+++ DATA +++

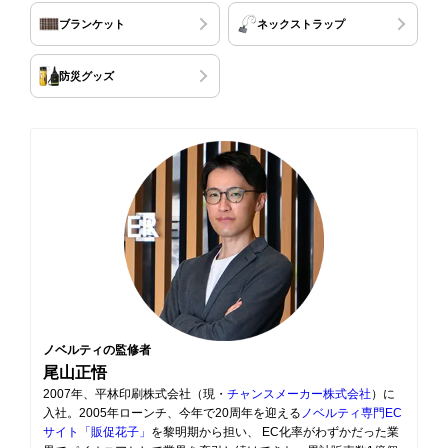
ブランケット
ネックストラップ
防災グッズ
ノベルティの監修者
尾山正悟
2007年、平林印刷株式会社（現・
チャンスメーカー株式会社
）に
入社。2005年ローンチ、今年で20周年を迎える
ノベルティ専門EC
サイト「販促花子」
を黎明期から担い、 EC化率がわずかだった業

+++
+++ DATA +++

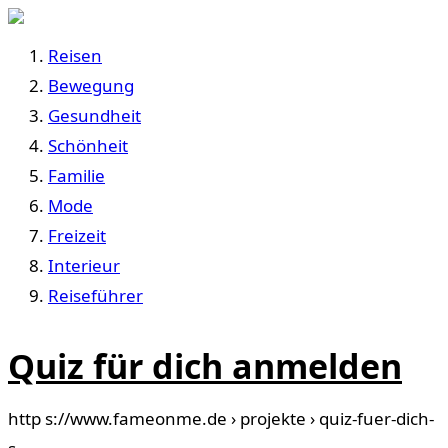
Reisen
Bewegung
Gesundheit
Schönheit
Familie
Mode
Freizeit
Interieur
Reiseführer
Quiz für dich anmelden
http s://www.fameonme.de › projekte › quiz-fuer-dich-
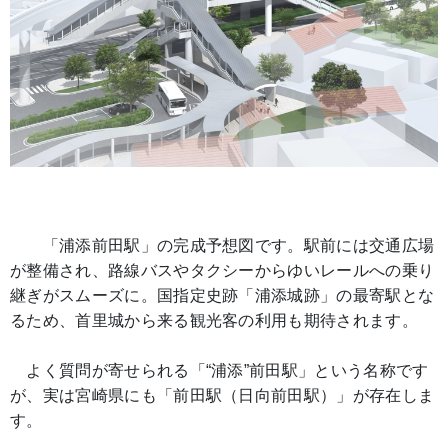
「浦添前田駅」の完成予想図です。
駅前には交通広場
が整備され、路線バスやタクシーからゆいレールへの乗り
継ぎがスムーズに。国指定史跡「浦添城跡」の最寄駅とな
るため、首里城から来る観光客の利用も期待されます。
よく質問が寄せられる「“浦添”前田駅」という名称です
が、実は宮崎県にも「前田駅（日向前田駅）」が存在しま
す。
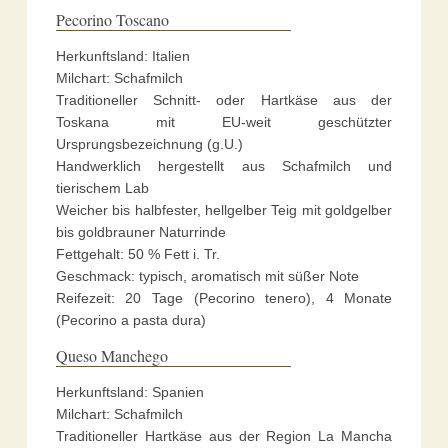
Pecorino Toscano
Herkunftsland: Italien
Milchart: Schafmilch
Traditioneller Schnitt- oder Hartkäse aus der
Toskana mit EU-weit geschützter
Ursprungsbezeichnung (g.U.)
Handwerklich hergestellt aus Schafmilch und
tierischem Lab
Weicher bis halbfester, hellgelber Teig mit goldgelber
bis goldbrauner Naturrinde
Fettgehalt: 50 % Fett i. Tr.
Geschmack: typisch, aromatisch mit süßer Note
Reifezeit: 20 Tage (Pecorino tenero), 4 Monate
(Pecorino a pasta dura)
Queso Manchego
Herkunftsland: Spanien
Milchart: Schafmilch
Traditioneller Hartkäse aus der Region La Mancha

+++

Only the lines above starting with the one with "入社。2005年ローンチ、今年で20周年を迎える" and going through the one with "を黎明期から担い、 EC化率がわずかだった業" are to be copied, word for word and with both ends kept.

入社。2005年ローンチ、今年で20周年を迎える
ノベルティ専門EC
サイト「販促花子」
を黎明期から担い、 EC化率がわずかだった業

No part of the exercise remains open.